Dicht gefolgt war er von Jamie Scoggins Sebright-Hahn. Das Tier der Zwerghuhnkategorie fühlte sich unter den 21 Teilnehmern sichtlich wohl und verpasste das Siegertreppchen um nur zwei Rufe. Für den Vorsitzenden Christian Gäck ein Indiz, dass auch der züchterische Nachwuchs weiterhin kräftig mitmischt. Felix Mittig komplettierte die Siegerehrung mit dem dritten Platz, er war ebenfalls mit einem Sebright in den Wettbewerb gegangen.

Analog zu den Olympischen Spielen wurde Gold, Silber und Bronze verliehen - allerdings nicht als Medaille, sondern in Form eines Hahnes. Einen Futtergutschein gab es zudem obendrauf.

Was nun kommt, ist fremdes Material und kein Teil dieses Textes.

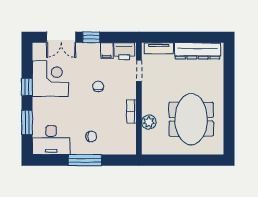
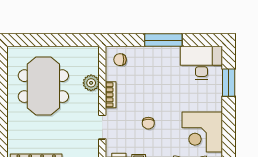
doorway: (139, 71) -> (102, 127), moved
window: (27, 87) -> (229, 123), removed
chair: (91, 136) -> (120, 60), moved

Prädikat »nachbarfreundlich«

Wegweisern hätte es an diesem Tag nicht bedurft, mussten die Besucher doch nur der Geräuschkulisse folgen. Denn hinter der Sport- und Festhalle trafen sie auf ein eigenartiges Spektakel: Vor den nummerierten Käfigen saßen konzentrierte Richter, die jedes Krähen notierten. Eine Stunde lang wurde jeder vernehmbare Laut gezählt, das Krähen penibel vom Gackern unterschieden und am Ende die lebhaftesten Tiere ausgezeichnet.

Sechs der Hähne verdienten sich das Prädikat »nachbarfreundlich« - denn sie bequemten sich keines Lautes. Ob die Ausstellung im November planmäßig stattfinden kann, ist für die Verantwortlichen des KZV aufgrund der Pandemie noch mit einem Fragezeichen verbunden.